Manually set up, but should be autogenerated

gpu_1:
  display_name: 1 T4 GPU, ~4 CPUs, ~16GB of RAM
  kubespawner_override:
    mem_guarantee: 14G
    mem_limit: 16G
    cpu_guarantee: 3
    cpu_limit: 4
    node_selector:
      node.kubernetes.io/instance-type: g4dn.xlarge
  default: true
gpu_2:
  display_name: 1 T4 GPU, ~8 CPUs, ~32GB of RAM
  kubespawner_override:
    mem_guarantee: 29G
    mem_limit: 32G
    cpu_guarantee: 6
    cpu_limit: 8
    node_selector:
      node.kubernetes.io/instance-type: g4dn.2xlarge

Hub 2: LINC hub

The same as staging, just different name (linc).

yuvipanda commented 8 months ago

@consideRatio I believe this is now complete and you should be able to set up the hub now.

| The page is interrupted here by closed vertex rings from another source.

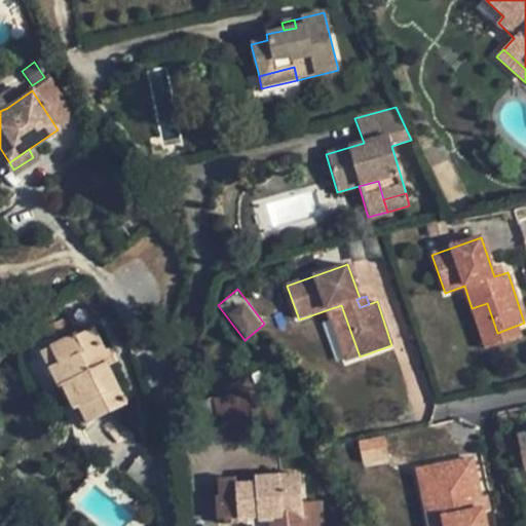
[(497,333),(487,303),(472,308),(486,349),(501,344),(497,333)]
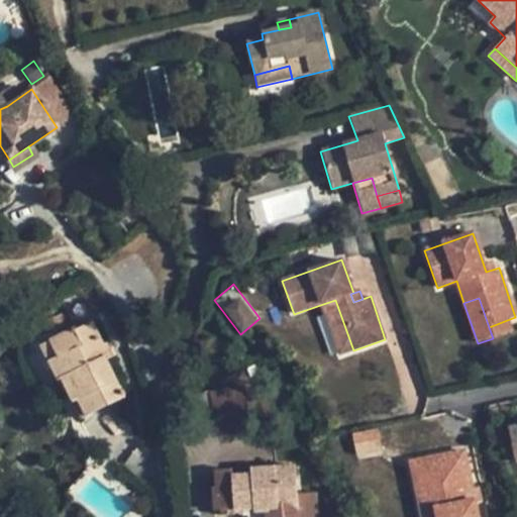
[(339,355),(353,350),(335,300),(320,305),(339,355)]
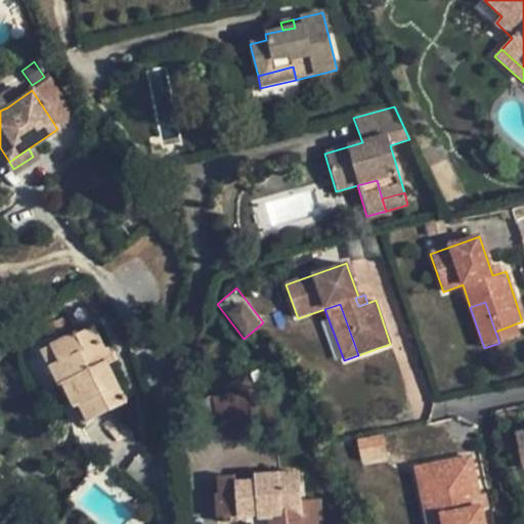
[(56,343),(77,333),(68,314),(47,324),(56,343)]
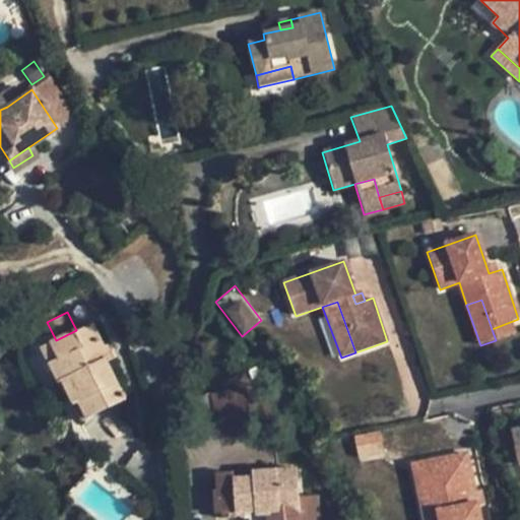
[(515,333),(510,322),(492,329),(496,340),(515,333)]
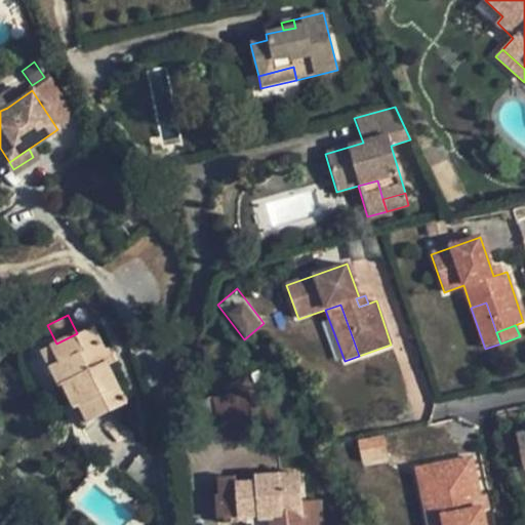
[(58,362),(49,366),(59,387),(63,386),(75,409),(79,406),(88,423),(127,403),(109,367),(101,352),(105,350),(94,328),(78,336),(77,333),(56,344),(50,347),(58,362)]
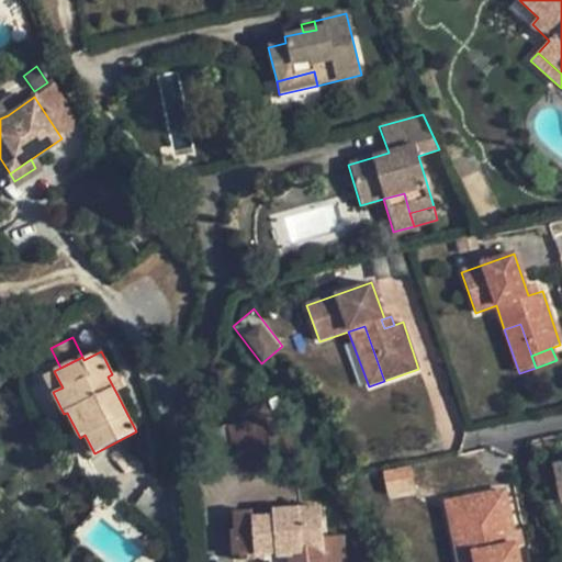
[(45,375),(53,392),(63,388),(54,371),(45,375)]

I notice in https://github.com/2i2c-org/infrastructure/pull/3854 it's set up as a daskhub - note that it should instead be set up as a base hub.

As you go through these, if you find you're having to make choices that make use of information not present in this issue, please point it out so I can make sure to incorporate that into the process.

Thanks.

yuvipanda commented 8 months ago

Due to the fact that they want more CPUs in their GPU nodes, we need to set up g4dn.2xlarge nodes as well in eksctl.